A robot icon with a word bubble saying "Hi, there! I'm Wayfair's virtual assistant. Let me know how I can help!"

Not everyone wants to speak with someone when they need to set up a return or report an issue with their order. We built an NLP-powered Virtual Assistant to provide our customers a fast and easy option that’s available 24/7 to resolve their service-related issues.

Why Build a Virtual Assistant?

At Wayfair, we strive to continually provide our customers best-in-class customer service, and know that it is a key differentiator between us and our competitors. Part of our approach to achieving this involves meeting customers where they are, consistently delivering a delightful experience, and continuously improving our processes. To deliver on these goals, data science partnered with product and engineering teams to build Wayfair’s first Virtual Assistant (VA). The goal is to provide our customers 24/7 support that incorporates the accessibility of a conversational interface and the efficiency of self-service. The Virtual Assistant can fully automate some contacts and can also reduce the time to resolution for customers when they are speaking to a service consultant, by identifying the customer’s intent, and the specific product or order in question.

Building the Virtual Assistant poses several interesting data science, product, and engineering challenges. From the product perspective, there are customer-facing challenges, how do we resolve the customer’s issue in an automated and user-friendly way, and what is the most logical conversion flow for each potential intent? From the data science perspective, we need a customer intent taxonomy with comprehensive and mutually exclusive categories. Once we have the taxonomy, we need to label data against this taxonomy, and finally select a modeling approach with a fast inference time (~100 ms) to ensure that interactions with customers flow as seamlessly as chatting with a live agent. From the engineering perspective, we need to consider how to design each component to be plug-and-play for easy testing and development. We also need to consider how our infrastructure and databases will scale as Wayfair’s business continues to grow, and the monitoring necessary to detect potential errors proactively.

Predicting Customer Intent

Data Collection

The first step in this process was to define a taxonomy that covers the many different intentions behind why customers contact customer service. Previous taxonomies that had been used for contact tagging were quite broad and would often combine the intent of the customer with the resolution provided by the customer service representative. To begin this process we analyzed approximately 10,000 chats between customers and our representatives to begin identifying the various intents customers have when contacting customer service as well as the nuance between each request. From this analysis, we derived a hierarchical taxonomy with 11 broad categories and 70 specific subcategories, spanning questions related to item delivery, returns, replacement items, and changes to order information. A hierarchical taxonomy enables flexibility for modeling approaches, taxonomy updates, and different use-cases depending on the granularity of the intent required. A subset of our taxonomy is shown in Figure 1.

USING THE INFORMATION:
A. How many broad categories and specific subcategories does the taxonomy in the virtual assistant article contain?
B. Transcribe the virtual assistant article from "At Wayfair, we" to "order in question.".
C. Pick up the virtual assistant article after its last sentence and keep writing it.

Stored data entries:
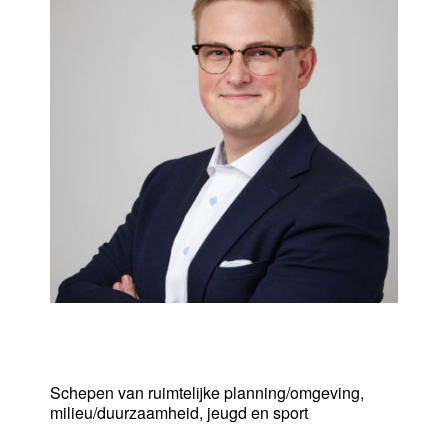
Rick Brans
Schepen van ruimtelijke planning/omgeving,
milieu/duurzaamheid, jeugd en sport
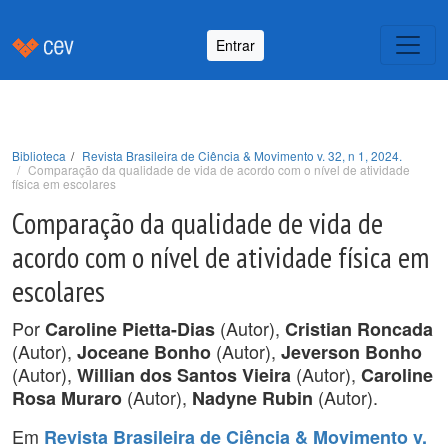
Entrar
Biblioteca
Revista Brasileira de Ciência & Movimento v. 32, n 1, 2024.
Comparação da qualidade de vida de acordo com o nível de atividade
física em escolares
Comparação da qualidade de vida de
acordo com o nível de atividade física em
escolares
Por
(Autor),
Caroline Pietta-Dias
Cristian Roncada
(Autor),
(Autor),
Joceane Bonho
Jeverson Bonho
(Autor),
(Autor),
Willian dos Santos Vieira
Caroline
(Autor),
(Autor).
Rosa Muraro
Nadyne Rubin
Em
Revista Brasileira de Ciência & Movimento v.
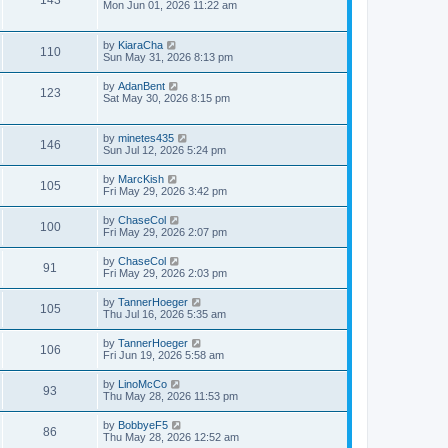
Mon Jun 01, 2026 11:22 am
by
KiaraCha
110
Sun May 31, 2026 8:13 pm
by
AdanBent
123
Sat May 30, 2026 8:15 pm
by
minetes435
146
Sun Jul 12, 2026 5:24 pm
by
MarcKish
105
Fri May 29, 2026 3:42 pm
by
ChaseCol
100
Fri May 29, 2026 2:07 pm
by
ChaseCol
91
Fri May 29, 2026 2:03 pm
by
TannerHoeger
105
Thu Jul 16, 2026 5:35 am
by
TannerHoeger
106
Fri Jun 19, 2026 5:58 am
by
LinoMcCo
93
Thu May 28, 2026 11:53 pm
by
BobbyeF5
86
Thu May 28, 2026 12:52 am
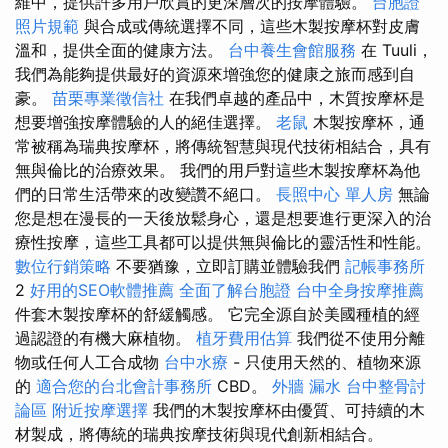
維中，提供許多用戶欣賞的更深層次的按摩體驗。
台胞證
照片規範
與合成或傳統選擇不同，這些木製按摩杯對皮膚
溫和，提供全面的健康方法。
台中養生會館服務
在 Tuuli，
我們為能夠提供最好的資源來增強您的健康之旅而感到自
豪。
苗栗專業徵信社
在我們卓越的產品中，木質按摩杯是
想要增強按摩體驗的人的絕佳選擇。
老鼠
木製按摩杯，通
常被稱為瑞典按摩杯，將傳統智慧與現代技術相結合，具有
無與倫比的治療效果。 我們的用戶對這些木製按摩杯為他
們的日常生活帶來的改變讚不絕口。
長照中心 單人房
無論
您是想在漫長的一天後放鬆身心，還是想要進行更深入的治
療性按摩，這些工具都可以提供無與倫比的靈活性和性能。
數位行銷策略
不要猶豫，立即訂購並體驗我們
記帳事務所
2
好用的SEO軟體推薦
全面了解台胞證
台中全身按摩推薦
件套木製按摩杯的舒緩觸感。 它完全源自於美國種植的經
過認證的有機大麻植物。
植牙費用估算
我們從不使用分離
物或任何人工合成物
台中水療
- 只使用天然的、植物來源
的
適合您的台北會計事務所
CBD。
外牆 漏水
台中整骨討
論區
附近按摩選擇
我們的木製按摩杯由優質、可持續的木
材製成，將傳統的瑞典按摩技術與現代創新相結合。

EXERCISE RESPONSES:
A. 11 broad categories and 70 specific subcategories.

B.
At Wayfair, we strive to continually provide our customers best-in-class customer service, and know that it is a key differentiator between us and our competitors. Part of our approach to achieving this involves meeting customers where they are, consistently delivering a delightful experience, and continuously improving our processes. To deliver on these goals, data science partnered with product and engineering teams to build Wayfair’s first Virtual Assistant (VA). The goal is to provide our customers 24/7 support that incorporates the accessibility of a conversational interface and the efficiency of self-service. The Virtual Assistant can fully automate some contacts and can also reduce the time to resolution for customers when they are speaking to a service consultant, by identifying the customer’s intent, and the specific product or order in question.

C.
An image of a multi-level pie chart where the inner circle has the highest level of the intent prediction taxonomy, and the outer with the lowest level of granularity. For the parent intent "damage/defect" which makes up about 17% intents, the top three child intents are "damage", "defect" and "replacement questions" — Fig 1: Intent Taxonomy where the size of the wedge indicates the frequency of the intent.

After defining the intent taxonomy we needed to collect a dataset to be sent for manual labeling. Given the frequency distribution of the intents in the taxonomy, we estimated we would need to label ~200,000 chats to have at least 1,000 examples in the lower frequency intents. Once we collected the dataset, we began training a team to label and QA each of the customer chat samples, or utterances, where each utterance was reviewed by three labellers. Approximately 85% of the labeled utterances had agreement between at least two labelers.

Model Training

With labeled data in hand, we moved onto training our model. We considered several different language models and modeling frameworks when approaching this problem. Given the complexity of our taxonomy (70 specific categories), the high accuracy needed to ensure a positive customer experience (> 90% accuracy across all intents), and the success another Data Science team at Wayfair had on a similar classification problem, we decided to start by fine tuning base BERT on our intent classification task. Because the original BERT model already was trained on the BookCorpus (800M Words) and English Wikipedia (2.5B Words), we required much fewer training examples for our classification task. A schematic of the BERT architecture can be found in Figure 2.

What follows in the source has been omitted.